一處專營小孩子玩具的鋪面,里面有各種各樣造型逗趣的毛絨玩具,有穿著大紅色錦緞襖的大嘴猴子,有瞪著黑曜石眼睛的可愛小狐貍,有咬著卡通骨頭的毛絨狗,總之爾芙能想到的那些毛絨玩偶,那家鋪子里都能找到,除此之外,還有這種占地面積十幾個平方的兒童樂園和造型古怪的小馬車等等。
聽到最后,爾芙可以確定,這雅趣閣的幕后老板就是穿越女同行了。
唯一讓她覺得可惜的就是王以誠并不知道雅趣閣的老板是誰,好在她還有白嬌這個好助手能夠幫助她打探雅趣閣老板的來歷,要真是個走種田風的穿越女同行還好,可要是有人想要通過這種方法討好朝中親貴,試圖湊到四爺跟前來,可就別怪她這個大前輩心狠手辣了。
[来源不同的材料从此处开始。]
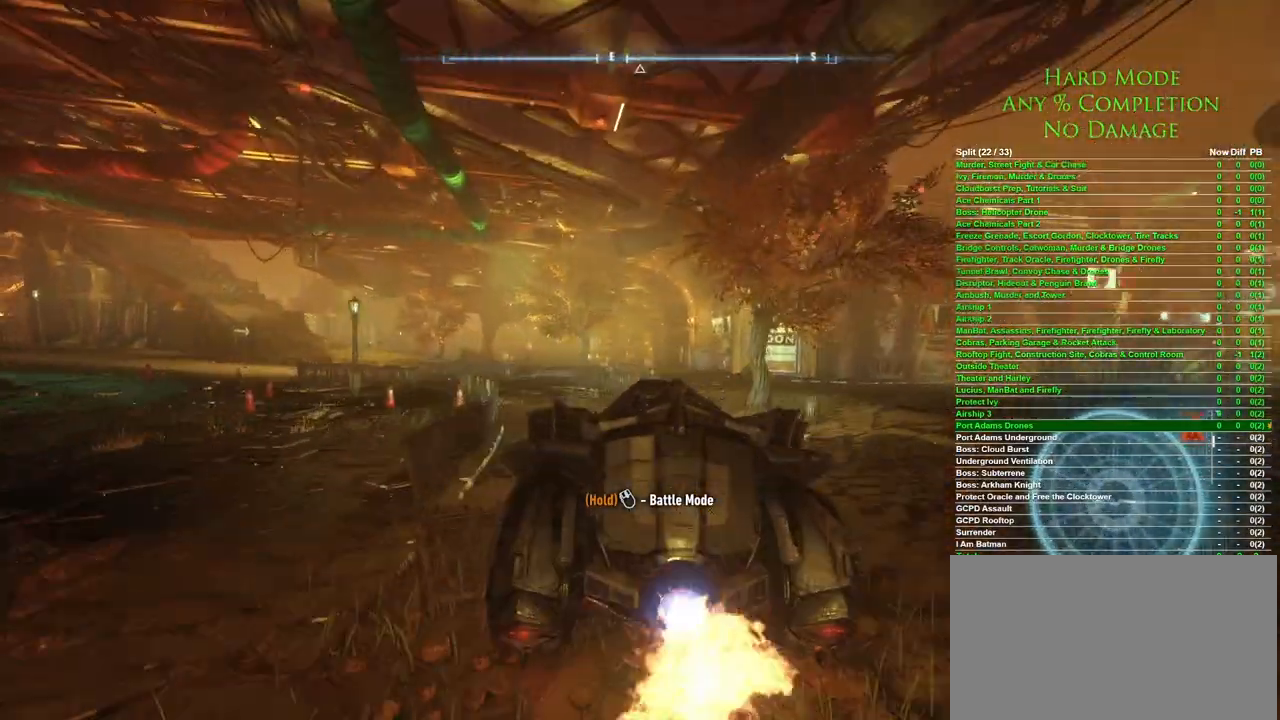
{"keys": ["a", "w"], "mouse": [], "events": [[100, "a", "down"]]}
抱著這樣的想法,她沒有再繼續從王以誠這邊探聽消息,一來是王以誠未必清楚,二來是她也怕她對雅趣閣幕后老板的注意力,引起四爺對其的好奇心來,要真是因為自個兒的原因把對方弄到府里來,她還不得悔死自個兒,所以她又隨口說了幾句閑話,便將小米團交給奶嬤嬤照顧,自個兒轉身往上房走去。
上房里,四爺和衣窩在羅漢床上,已經徹底睡熟。
她瞧了瞧旁邊博古架上的琺瑯掐絲座鐘,估摸著時間還充足,便也沒有上前打擾四爺的好眠,她動作輕柔地來到內室,取過自個兒往日里搭腿上的錦被,輕輕搭在四爺的身上,待到時間差不多了,已經梳妝好的爾芙,這才輕聲喚醒了睡得香甜的四爺,親自伺候著四爺換了身衣裳,一塊往花廳的方向走去。
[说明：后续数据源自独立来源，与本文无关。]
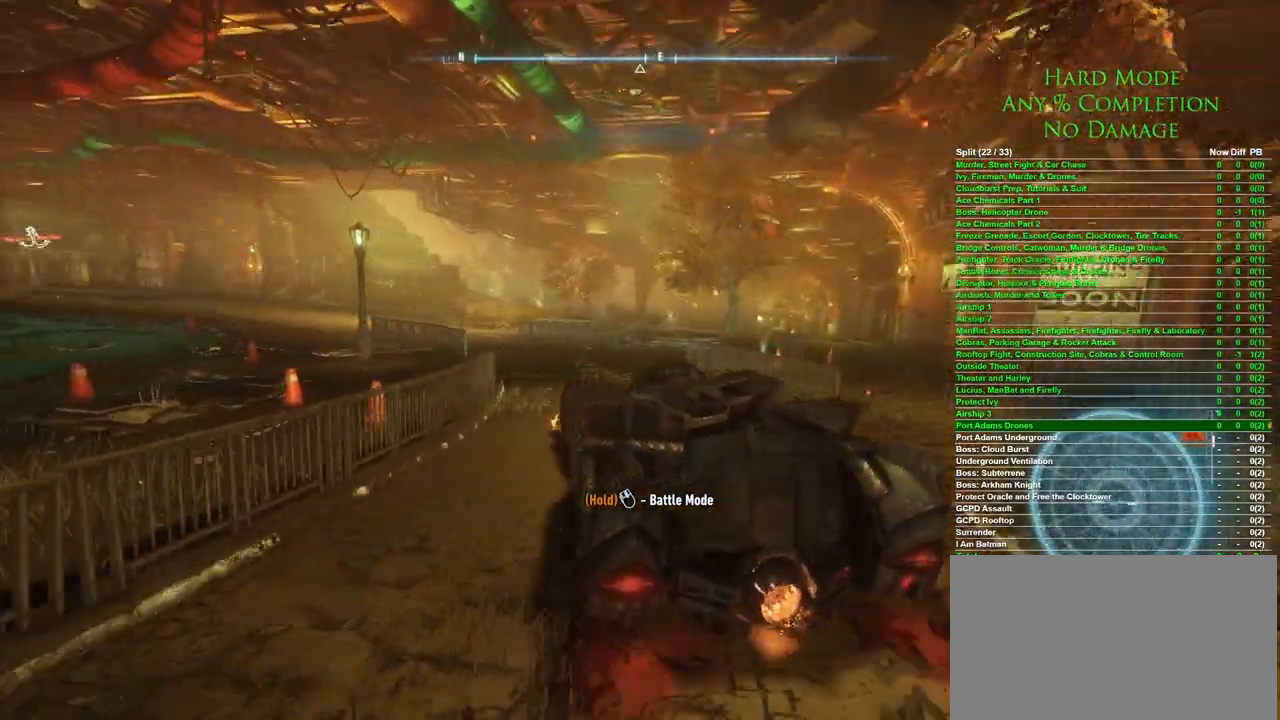
{"keys": ["d", "w"], "mouse": [], "events": [[17, "a", "up"], [483, "d", "down"]]}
走在懸掛著宮燈照明的回廊上,爾芙再次感慨古代統治階層的奢靡生活。
要知道在古代,普通老百姓人家是很不舍得用蠟燭照明的,即便是女人熬夜做針線活兒,也不過就是點上一支細細的蠟燭,或者是使用更便宜的油燈,但是在四爺府這樣的人家府邸,便是院子里用作照明的石雕燭臺里,放著的都是嬰兒手腕粗的上好紅燭,更別提房間里那些特質無煙、且自帶香味的蠟燭了,每一支的造價,皆是尋常白蠟燭的數十倍。
“想什么呢”瞧著身邊的玉人有些走神,四爺笑著問道。
爾芙聞言,微微搖了搖頭,隨口答道“就是在想些用不著的閑事,想著普通老百姓人家這會兒在做什么,是不是也如咱們似的提燈夜游”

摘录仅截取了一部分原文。